Almost nine years later the wing was reactivated at K. I. Sawyer Air Force Base, Michigan, where it replaced the 56th Fighter Group as Sawyer began to grow in size as SAC's 4042d Strategic Wing began to add combat elements, requiring a larger support base. The wing once again had air defense mission. The wing controlled a single tactical unit, the 62d Fighter-Interceptor Squadron, flying the McDonnell F-101 Voodoo, which was capable of carrying the nuclear armed AIR-2 Genie. At the time the wing was activated, it maintained two aircraft on five minute alert status. In February 1962, in addition to these two interceptors, one third of the wing's aircraft were placed on fifteen minute alert.

On 22 October 1962, at the beginning of the Cuban Missile Crisis, when President Kennedy announced the presence of Soviet intermediate-range ballistic missiles in Cuba. Continental Air Defense Command (CONAD) directed the dispersal of interceptors within the United States. The dispersal plan called for Hector Field, North Dakota to be the wing's dispersal base, but ADC's dispersal plan was incomplete and Phelps Collins Field, Michigan became the wing's "interim" dispersal base. The wing sent one third of its aircraft there. All wing aircraft, including those at home and those at Phelps Collins were armed and placed on fifteen minute alert status. The increased alert posture was maintained through mid-November, when CONAD returned the wing to its normal alert status.

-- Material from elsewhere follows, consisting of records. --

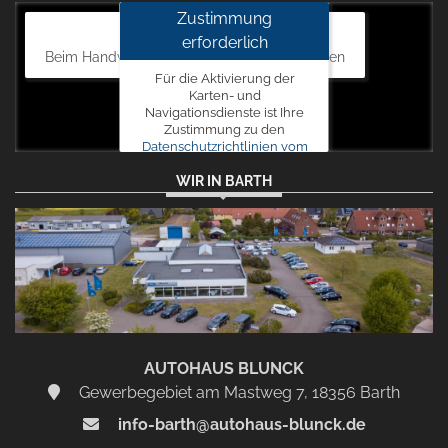
Zustimmung
Autohaus Blunck
erforderlich
Beim Handweiser 19, 18311 Ribnitz-Damgarten
Für die Aktivierung der
Karten- und
Navigationsdienste ist Ihre
Zustimmung zu den
Datenschutzrichtlinien vom
Drittanbieter Google LLC
WIR IN BARTH
erforderlich.
Zustimmen
und
aktivieren
AUTOHAUS BLUNCK
Gewerbegebiet am Mastweg 7, 18356 Barth
info-barth@autohaus-blunck.de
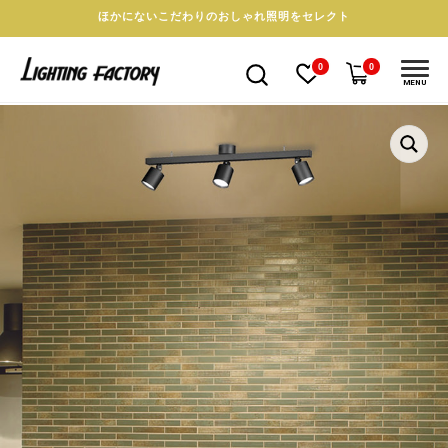
ほかにないこだわりのおしゃれ照明をセレクト
0
0
MENU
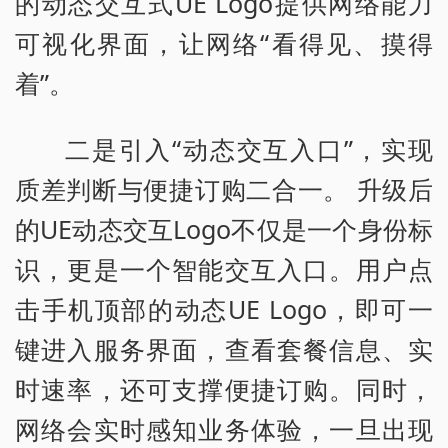
的动态交互式UE Logo提供网络能力
可视化界面，让网络“看得见、摸得
着”。
二是引入“动态交互入口”，实现
质差判断与便捷订购二合一。 升级后
的UE动态交互Logo不仅是一个身份标
识，更是一个智能交互入口。用户点
击手机顶部的动态UE Logo，即可一
键进入服务界面，查看套餐信息、实
时速率，还可支撑便捷订购。同时，
网络会实时感知业务体验，一旦出现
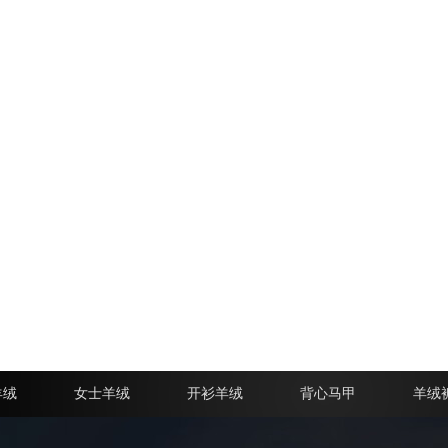
羊绒
女士羊绒
开衫羊绒
背心马甲
羊绒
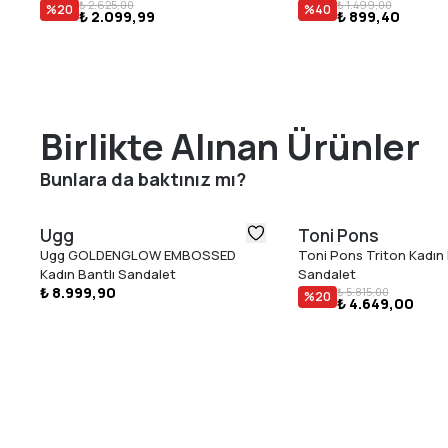
₺ 2.625,00
₺ 1.499,00
%
20
%
40
₺ 2.099,99
₺ 899,40
Birlikte Alınan Ürünler
Bunlara da baktınız mı?
Ugg
Toni Pons
Ugg GOLDENGLOW EMBOSSED
Toni Pons Triton Kadın
Kadın Bantlı Sandalet
Sandalet
₺ 8.999,90
₺ 5.815,00
%
20
₺ 4.649,00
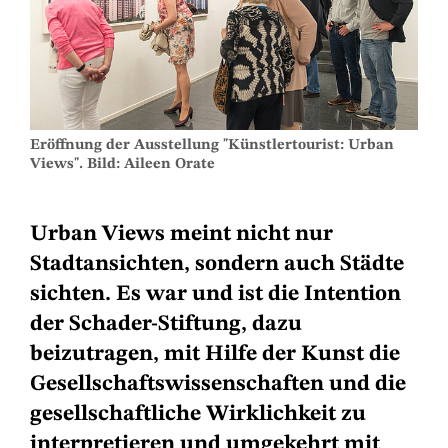
Eröffnung der Ausstellung "Künstlertourist: Urban
Views". Bild: Aileen Orate
Urban Views meint nicht nur
Stadtansichten, sondern auch Städte
sichten. Es war und ist die Intention
der Schader-Stiftung, dazu
beizutragen, mit Hilfe der Kunst die
Gesellschaftswissenschaften und die
gesellschaftliche Wirklichkeit zu
interpretieren und umgekehrt mit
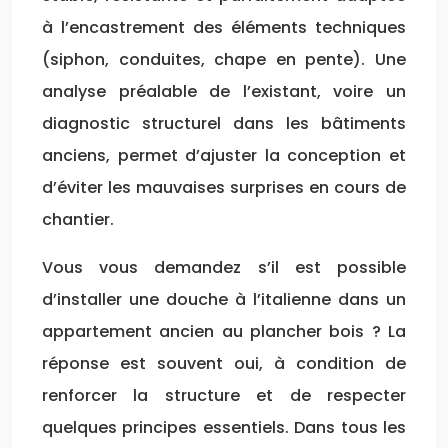
à l’encastrement des éléments techniques
(siphon, conduites, chape en pente). Une
analyse préalable de l’existant, voire un
diagnostic structurel dans les bâtiments
anciens, permet d’ajuster la conception et
d’éviter les mauvaises surprises en cours de
chantier.
Vous vous demandez s’il est possible
d’installer une douche à l’italienne dans un
appartement ancien au plancher bois ? La
réponse est souvent oui, à condition de
renforcer la structure et de respecter
quelques principes essentiels. Dans tous les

The wing was assigned to the Sault Sainte Marie Air Defense Sector until October 1963 when it became part of the Duluth Air Defense Sector. It participated in many ADC exercises, tactical evaluations and other air defense operations. Although the number of ADC interceptor squadrons remained almost constant in the early 1960s, attrition (and the fact that production lines closed in 1961) caused a gradual drop in the number of planes assigned to a squadron, from 24 to typically 18 by 1964. These reductions made it apparent that the primary mission of K.I. Sawyer would be to support SAC. In preparation for K.I. Sawyer becoming a SAC base, the wing's single tactical squadron transferred to the Duluth Air Defense Sector on 16 December 1963, and on 1 January 1964, the wing was transferred to SAC, which inactivated it and transferred its support elements to the 410th Bombardment Wing, which became the base's new host.